**Prompt:**
Revise the passage on relativism and the human subject, starting with "The main weakness" and going on through "and social rights.", so that "relativism" becomes "cultural relativism".

**Passage provided:**
The main weakness of relativism is that it offers no basis for evaluation. Henry and Milovanovic (1996) posit that all claims are to be considered valid, all social practices merely cultural variations, neither inherently inferior nor superior to any other. This may be potentially progressive because it challenges the absolutist assumptions of the superiority of, for example, Western economics and capitalism. But it does not challenge the status quo. On the contrary, as Kiely (1995: 155) argues, appeals for tolerance and pluralism "at its worse . . . simply ignores, or even becomes an apology for, all kinds of oppressive practices" that violate any sense of human and social rights.

The human subject

The human subject is said to be one or a number of ideological constructions which are transient, multifaceted works-in-process. The discourse has the power to create a convincing truth claim about the reality of any subject that is historically conditioned, particularly when depicting human action. Subjects are continually recreating themselves while simultaneously continually recreating the social context that shapes their identity and potential for action as well as the identity and potential of others to act. Human agents are all "investors" in constructing their version of reality. Praxis is defined as purposive social activity born of human agents' consciousness of their world, and mediated through the social groups to which they belong". It assumes dualistic forms, such as negation/affirmation. Hierarchies are often reconstituted through negation; they are subject to deconstruction through affirmation.

**Data:**

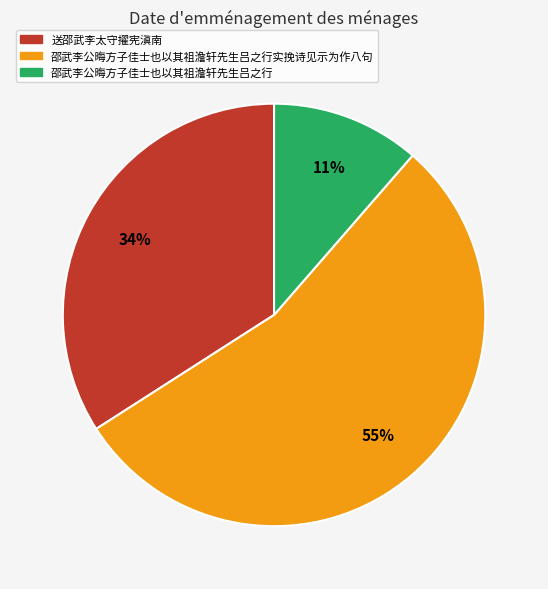

Is it true that 邵武李公晦方子佳士也以其祖澹轩先生吕之行 is 23% of the pie?

False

**Result of the task:**
The main weakness of cultural relativism is that it offers no basis for evaluation. Henry and Milovanovic (1996) posit that all claims are to be considered valid, all social practices merely cultural variations, neither inherently inferior nor superior to any other. This may be potentially progressive because it challenges the absolutist assumptions of the superiority of, for example, Western economics and capitalism. But it does not challenge the status quo. On the contrary, as Kiely (1995: 155) argues, appeals for tolerance and pluralism "at its worse . . . simply ignores, or even becomes an apology for, all kinds of oppressive practices" that violate any sense of human and social rights.